最近の光は以前に増して頼られたがりというか何というか。僕がやろうとすることを何でもやりたがるというか。つい甘やかして何でもかんでも褒めていたのが良くなかったのだろうか。でも年下って可愛いものだしとても辞められそうに無いので常識の範囲内で大人しく厚意に甘えておこうと思う。あのキラキラした瞳でおねだりされたらなんだってしてしまいそうになる。源家の面々は皆顔が整っていて、その上で僕の好みにどストライクだからどうしても弱くなってしまうのだ。2人の心配性も加速してる気がするし、少し申し訳ないな。

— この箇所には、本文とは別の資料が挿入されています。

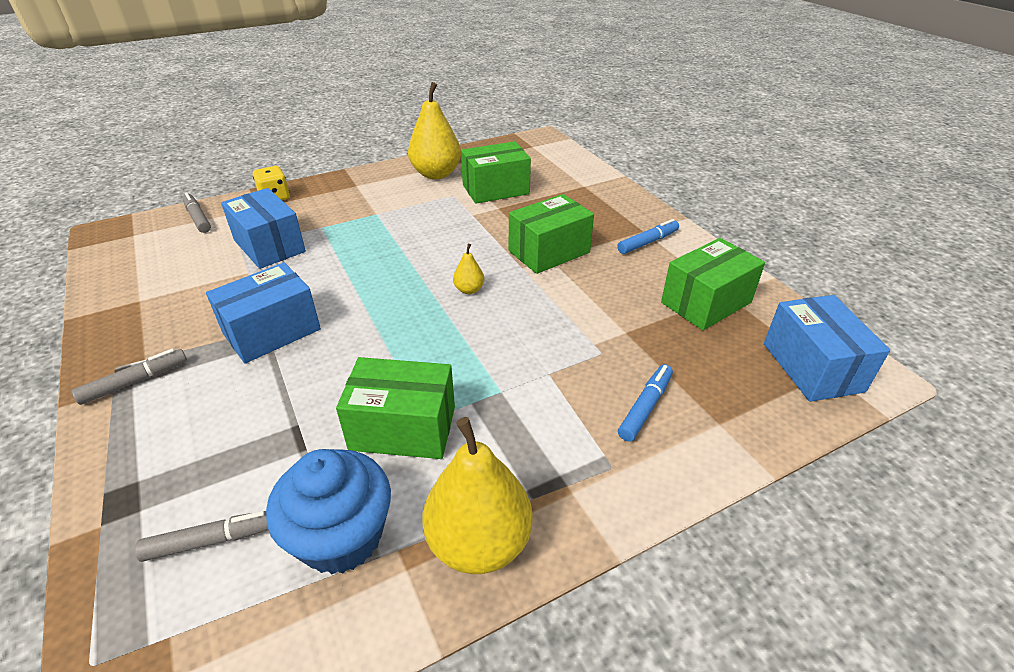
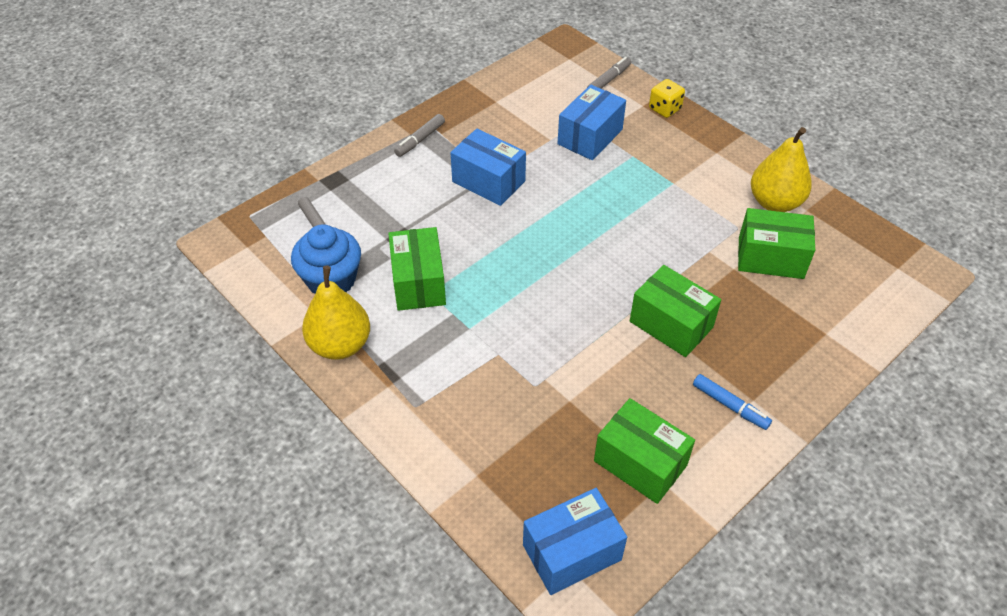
camera: 75 degrees right, 10 degrees up
grey marker [72,349,187,405] -> grey marker turned 90 degrees clockwise [394,114,445,157]
yellow pear [453,244,484,294] -> none
green box [461,141,531,204] -> green box turned 45 degrees counterclockwise [738,208,815,279]
blue marker [618,364,673,442] -> none

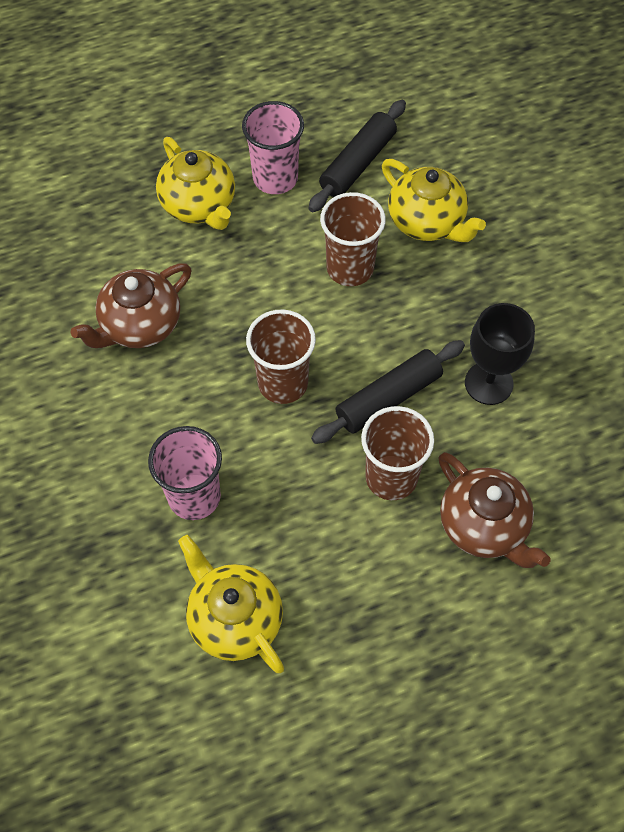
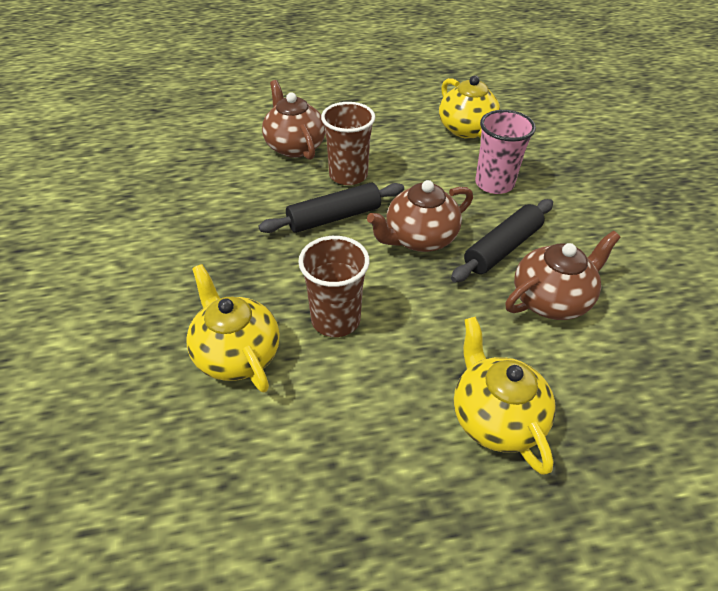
camera: 170 degrees left, 15 degrees down
pink cup [242,101,304,194] -> none
brown cup [246,310,316,404] -> brown teapot [367,180,473,252]
black rolling pin [309,100,406,212] -> black rolling pin moved to [451,199,553,282]
black goblet [465,303,535,405] -> none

源家の家から僕の家はすぐそこだ。というかもうお隣さんだ。家族ぐるみというか、僕が源家に入り浸り、彼らが花咲家の合鍵を持っているのはそういう理由だ。そのうち僕の生活を24時間365日某ホームセキュリティのように監視されサポートされる日も遠くないのではなかろうか。……せっかく光がお皿を洗ってくれているのだから、僕は早く登校の用意をしよう。と言っても荷物は昨日のうちに纏めておいたからそう時間もかからないけど。

洗面所でやることを済ませて自室に戻る。床の上に敷いたままの布団──敷くだけ強いて夜中放置されていた哀れな布切れ──は見なかったことにして新たな制服を身につける。買ったのは1ヶ月前だが新品同様パリッとしていた。髪を結ぼうと机の上の細リボンを手に取るが、ぐちゃぐちゃに絡まっていて僕には解けそうもない。諦めてポケットにリボンを押し込んで登校用のリュックに記憶ノートを入れ片腕に通した。忘れ物は無いか確認していると、外から光が大きな声で呼びかけて来るのが聞こえた。それに「すぐ行く」と返した僕は部屋を飛び出した。その際リュックが当たって倒れた椅子は次に椅子を使う時の僕が元に戻すだろう。